▸ What is expected
Give every line of the data again, unchanged, but with no pictures.

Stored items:
* * * * * * * * *

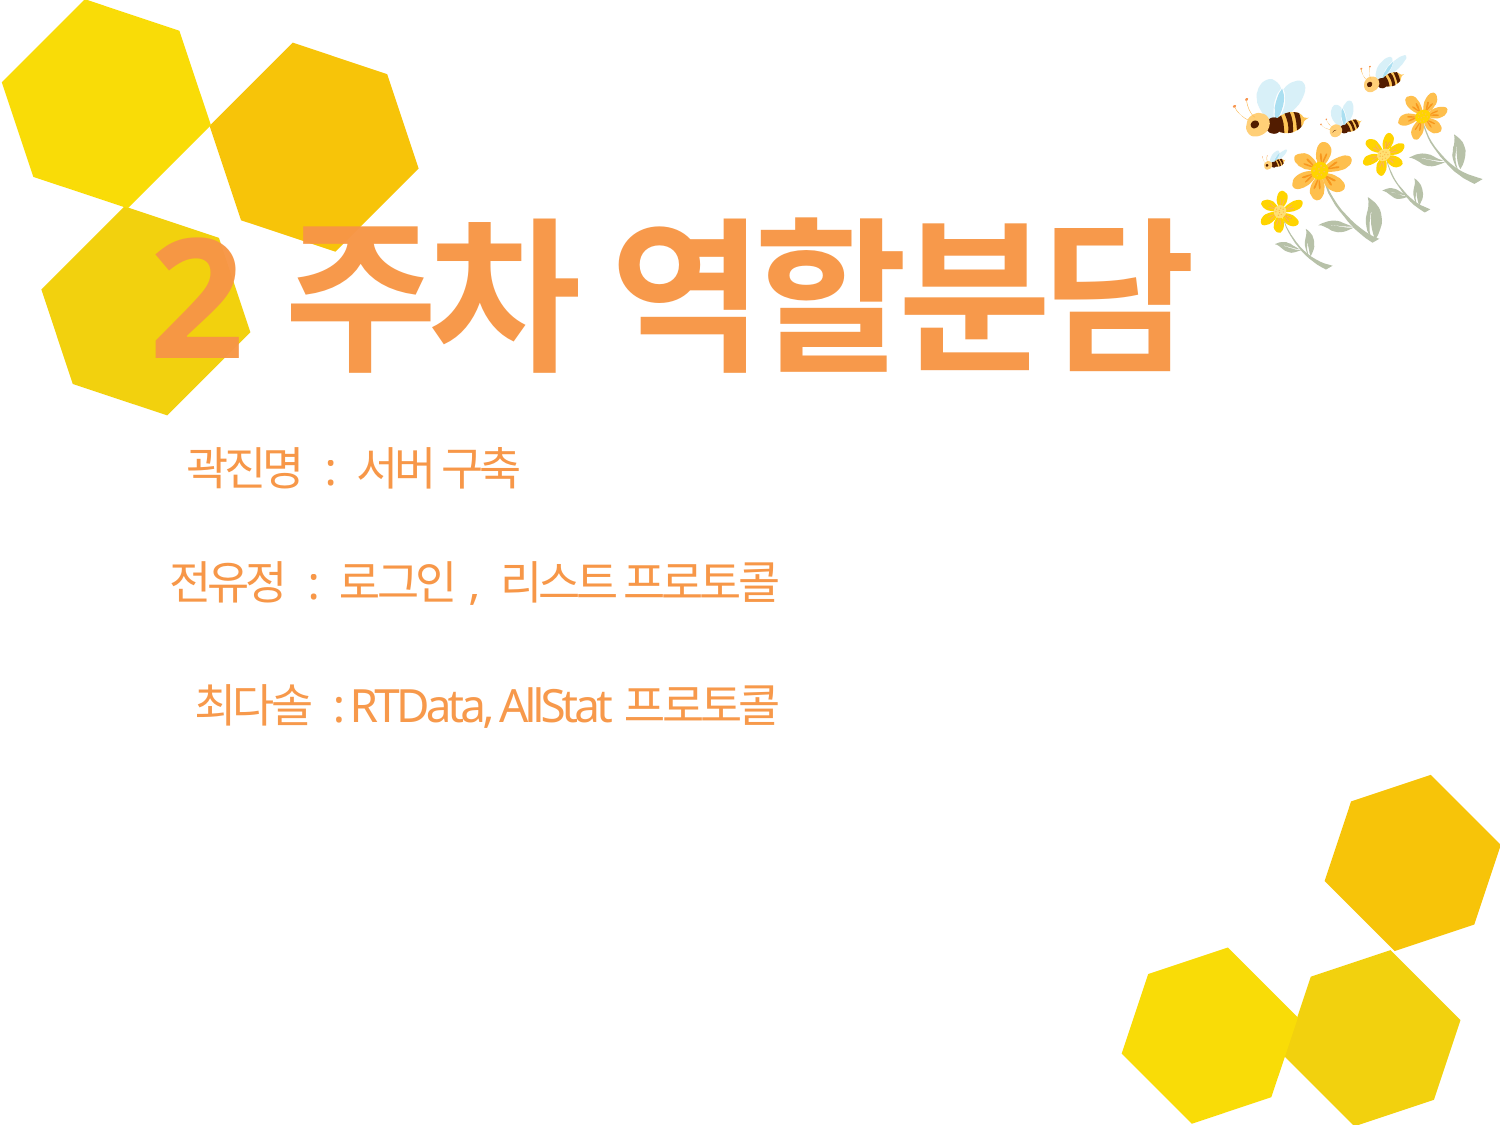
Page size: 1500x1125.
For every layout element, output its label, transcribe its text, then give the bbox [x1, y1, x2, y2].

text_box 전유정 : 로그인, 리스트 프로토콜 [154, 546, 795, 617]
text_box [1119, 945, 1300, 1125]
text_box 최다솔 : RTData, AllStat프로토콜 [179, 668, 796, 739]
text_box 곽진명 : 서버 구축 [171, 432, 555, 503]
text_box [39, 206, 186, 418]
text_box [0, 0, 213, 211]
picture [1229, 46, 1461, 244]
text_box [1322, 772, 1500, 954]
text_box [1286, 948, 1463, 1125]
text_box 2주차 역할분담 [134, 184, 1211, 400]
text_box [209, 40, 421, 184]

* * * * * * * * *

▸ Task response
Page size: 1500x1125.
For every layout element, output its label, transcribe its text, then give the bbox [x1, y1, x2, y2].

text_box 전유정 : 로그인, 리스트 프로토콜 [154, 546, 795, 617]
text_box [1119, 945, 1300, 1125]
text_box 최다솔 : RTData, AllStat프로토콜 [179, 668, 796, 739]
text_box 곽진명 : 서버 구축 [171, 432, 555, 503]
text_box [39, 206, 186, 418]
text_box [0, 0, 213, 211]
picture [1229, 46, 1461, 244]
text_box [1322, 772, 1500, 954]
text_box [1286, 948, 1463, 1125]
text_box 2주차 역할분담 [134, 184, 1211, 400]
text_box [209, 40, 421, 184]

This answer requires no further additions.